Do you find it confusing when people speak about mental health? If you do, I invite you to go on this journey with me to uncover some confusing and sometimes unhelpful ideas about mental health. Although mental health has become a hot topic of discussion, we often fail to consider the cultural difference that occasionally gets in the way and make it hard to explain. Born of immigrant parents myself, mental health was avoided and never discussed in my family.
Mental health applies to how we think, feel and behave, which impacts our relationships, daily activities and physical wellbeing.
We all desire a good life where we grow, contribute to our family, friends and community, utilize our gifts and face adversities well. However, how we cope with our mental health depends upon the frequency, quantity and intensity of the stress, anxiety or depression we might face.
Sometimes, life events can quickly spiral out of our control, making us prone to developing a mental health disorder regardless of age, gender, income or ethnicity. Painful experiences and memories can overpower the body and mind, and avoiding or silencing our pain can lead to uncomfortable emotions. For immigrants, struggling with mental health is normal when we consider all the stress accompanying immigrating from another country. Immigrants must endure the fear of the unknown, concern around job loss, and new routines and changes. These have also been magnified by the feeling of fear, sadness and anxiety caused by the pandemic.
This can quickly lead to a mental health disorder. This disorder can be caused by negative childhood experiences, environmental factors that impact our genes, medical conditions, along with social and financial struggles, which have a way of affecting how our bodies and mind respond to stress.
Mental health disorders are not connected to being strong or weak. In fact, when we become triggered and feel emotionally overwhelmed, expressing our feelings becomes difficult, especially with language and cultural barriers. Despite these unique challenges, you can take care of your mental health with the tips below.
Tips to improve your mental health
- Ask for help; you don’t have to do it all alone. Your mental health is not connected to you figuring life out on your own
- Focus on the things you can change, and do not spend a lot of time thinking about what is outside of your control
- Learn to forgive yourself. We are all a work in progress and if you need to forgive someone else, focus on how forgiveness will help you in the long run. The first word in forgiveness is FOR. Remember, it’s “for” you and not them.
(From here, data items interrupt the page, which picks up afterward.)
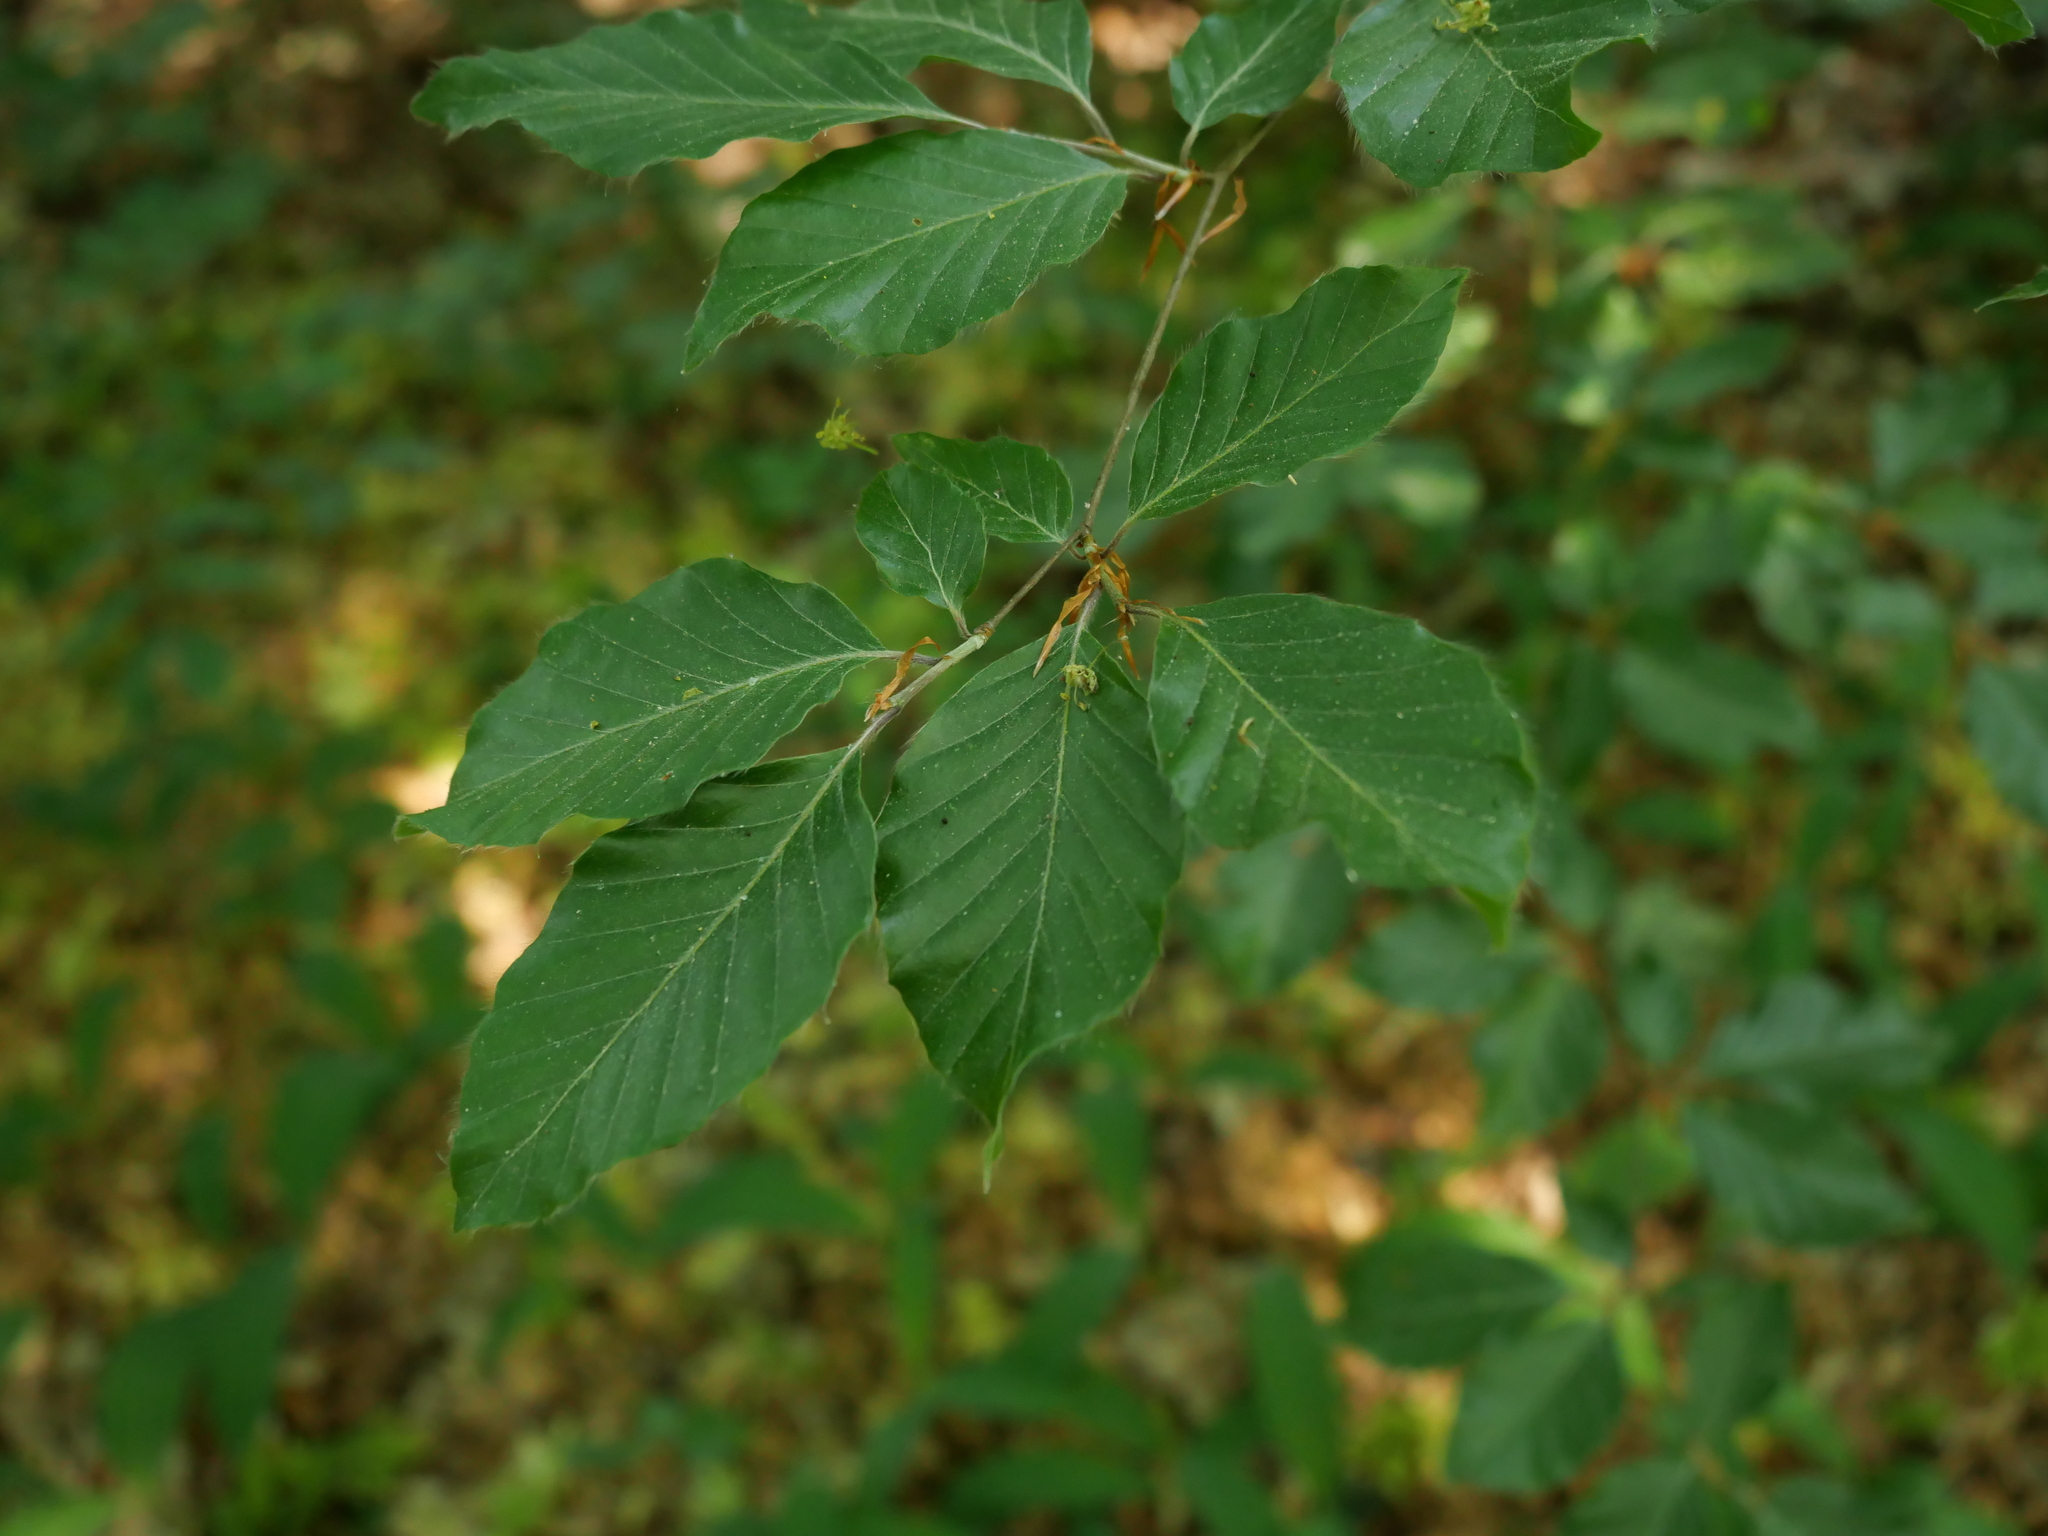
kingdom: Plantae
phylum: Tracheophyta
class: Magnoliopsida
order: Fagales
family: Fagaceae
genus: Fagus
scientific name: Fagus sylvatica
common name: Beech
- Take a break by taking a step away and breathing. It can help you see the situation differently.
- Recall what you are most grateful for daily. When was the last time you noticed the little things around you that you are most grateful for?
- Maintain healthy social connections with friends and family through emails or planned chats. Positive supports are vital for your wellbeing.
- Feed your mind, and learn something new often. Learning something new can nourish your sense of purpose.
- Get enough sleep. Make an effort to eat healthy foods and move your body regularly. Schedule a walk, develop a workout routine or a spiritual practice.
Want to get started on the journey to better mental health? Pick one of these tips and begin working on it today, one little effort at a time. This is a space of growth and opportunity, and I look forward to our journey together.